Instructions for the task: In the records below, find the line that contains "Mehfil: Sufi & Ghazal" and the line that contains "translations.php'"; write out exactly those two lines and everything between them, without the pictures.

The data:
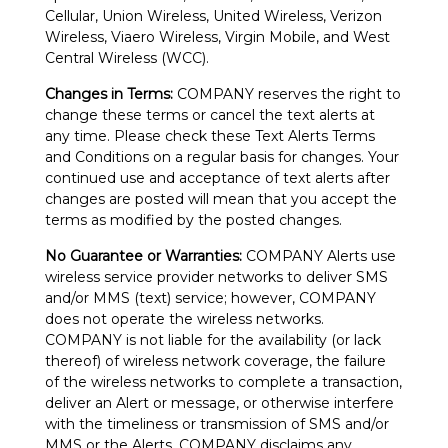
Cellular, Union Wireless, United Wireless, Verizon
Wireless, Viaero Wireless, Virgin Mobile, and West
Central Wireless (WCC).
Changes in Terms:
COMPANY reserves the right to
change these terms or cancel the text alerts at
any time. Please check these Text Alerts Terms
and Conditions on a regular basis for changes. Your
continued use and acceptance of text alerts after
changes are posted will mean that you accept the
terms as modified by the posted changes.
No Guarantee or Warranties:
COMPANY Alerts use
wireless service provider networks to deliver SMS
and/or MMS (text) service; however, COMPANY
does not operate the wireless networks.
COMPANY is not liable for the availability (or lack
thereof) of wireless network coverage, the failure
of the wireless networks to complete a transaction,
deliver an Alert or message, or otherwise interfere
with the timeliness or transmission of SMS and/or
MMS or the Alerts. COMPANY disclaims any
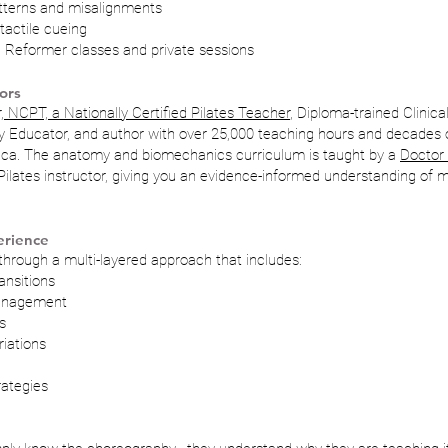
erns and misalignments
 tactile cueing
ve Reformer classes and private sessions
ors
, NCPT, a Nationally Certified Pilates Teacher
, Diploma-trained Clinical
y Educator, and author with over 25,000 teaching hours and decades 
ica. The anatomy and biomechanics curriculum is taught by a
Doctor 
lates instructor, giving you an evidence-informed understanding of m
erience
through a multi-layered approach that includes:
ansitions
management
s
iations
rategies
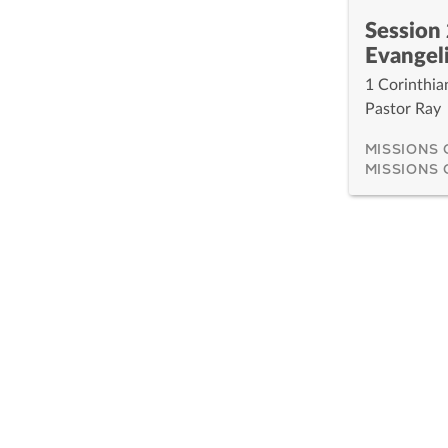
Session 
Evangel
1 Corinthia
Pastor Ray
MISSIONS
MISSIONS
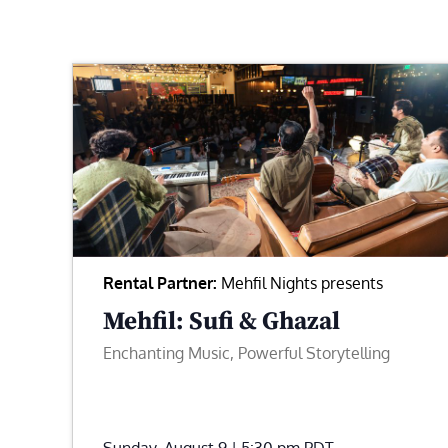
Rental Partner:
Mehfil Nights presents
Mehfil: Sufi & Ghazal
Enchanting Music, Powerful Storytelling
Sunday, August 9 | 5:30 pm
PDT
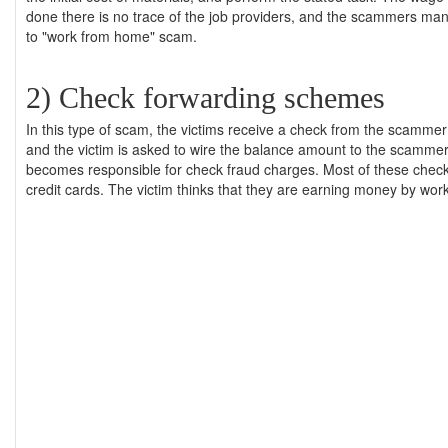
done there is no trace of the job providers, and the scammers m
to "work from home" scam.
2) Check forwarding schemes
In this type of scam, the victims receive a check from the scamm
and the victim is asked to wire the balance amount to the scammer'
becomes responsible for check fraud charges. Most of these che
credit cards. The victim thinks that they are earning money by wor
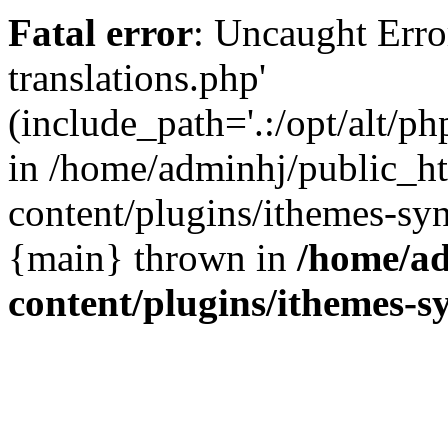
Fatal error
: Uncaught Error
translations.php'
(include_path='.:/opt/alt/ph
in /home/adminhj/public_h
content/plugins/ithemes-sy
{main} thrown in
/home/ad
content/plugins/ithemes-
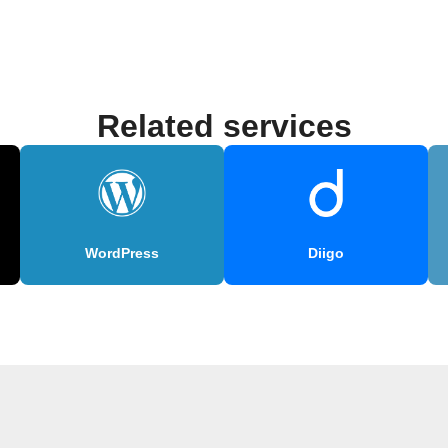
Related services
WordPress
Diigo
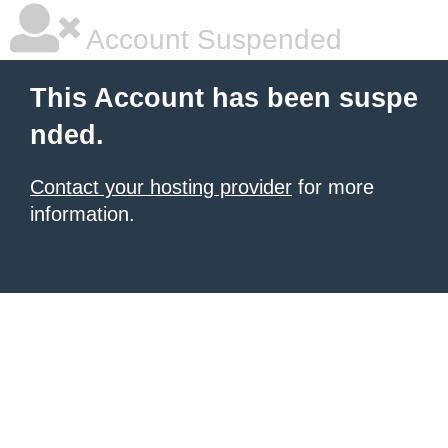
Account Suspended
This Account has been suspe
nded.
Contact your hosting provider
for more
information.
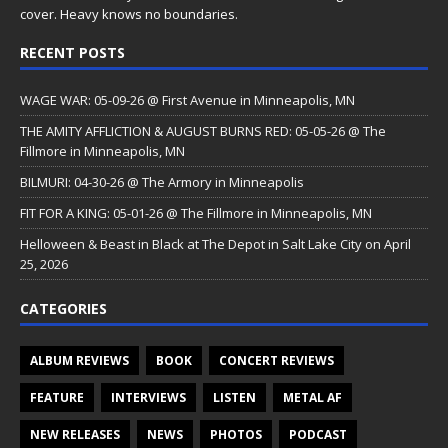
cover. Heavy knows no boundaries.
RECENT POSTS
WAGE WAR: 05-09-26 @ First Avenue in Minneapolis, MN
THE AMITY AFFLICTION & AUGUST BURNS RED: 05-05-26 @ The
Fillmore in Minneapolis, MN
BILMURI: 04-30-26 @ The Armory in Minneapolis
FIT FOR A KING: 05-01-26 @ The Fillmore in Minneapolis, MN
Helloween & Beast in Black at The Depot in Salt Lake City on April
25, 2026
CATEGORIES
ALBUM REVIEWS
BOOK
CONCERT REVIEWS
FEATURE
INTERVIEWS
LISTEN
METAL AF
NEW RELEASES
NEWS
PHOTOS
PODCAST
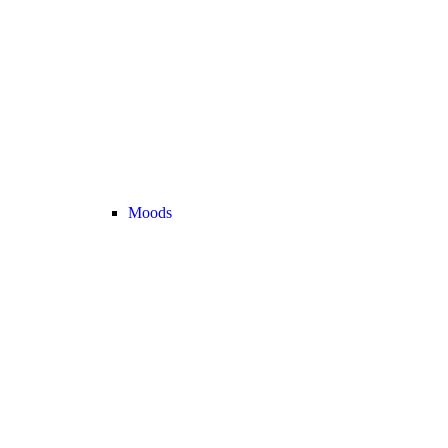
Moods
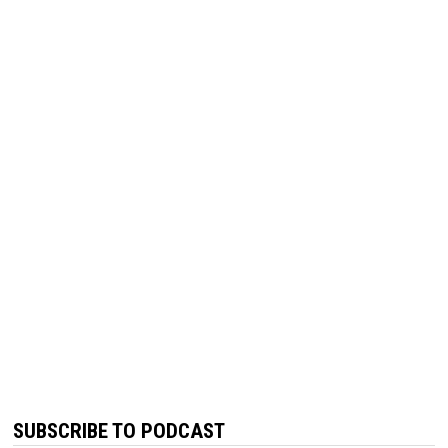
SUBSCRIBE TO PODCAST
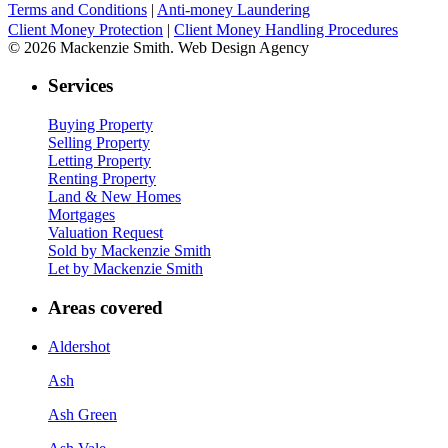
Terms and Conditions
|
Anti-money Laundering
Client Money Protection
|
Client Money Handling Procedures
© 2026 Mackenzie Smith. Web Design Agency
Services
Buying Property
Selling Property
Letting Property
Renting Property
Land & New Homes
Mortgages
Valuation Request
Sold by Mackenzie Smith
Let by Mackenzie Smith
Areas covered
Aldershot
Ash
Ash Green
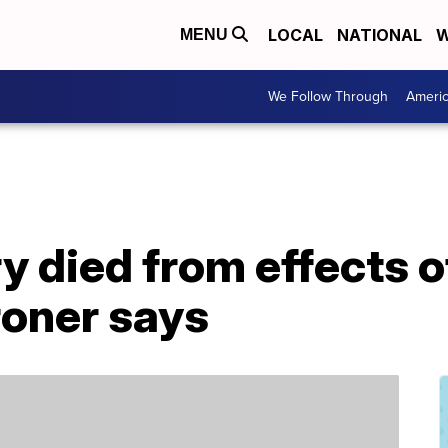
LOCAL
NATIONAL
W
MENU
We Follow Through
Ameri
 died from effects o
roner says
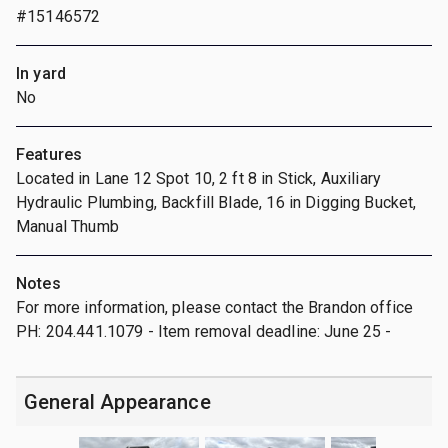
#15146572
In yard
No
Features
Located in Lane 12 Spot 10, 2 ft 8 in Stick, Auxiliary
Hydraulic Plumbing, Backfill Blade, 16 in Digging Bucket,
Manual Thumb
Notes
For more information, please contact the Brandon office
PH: 204.441.1079 - Item removal deadline: June 25 -
General Appearance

Answer for this exercise:
Mehfil: Sufi & Ghazal
Enchanting Music, Powerful Storytelling
Sunday, August 9 | 5:30 pm
PDT
done there is no trace of the job providers, and the scammers m
to "work from home" scam.
2) Check forwarding schemes
In this type of scam, the victims receive a check from the scamm
and the victim is asked to wire the balance amount to the scammer'
becomes responsible for check fraud charges. Most of these che
credit cards. The victim thinks that they are earning money by wor
Fatal error
: Uncaught Error
translations.php'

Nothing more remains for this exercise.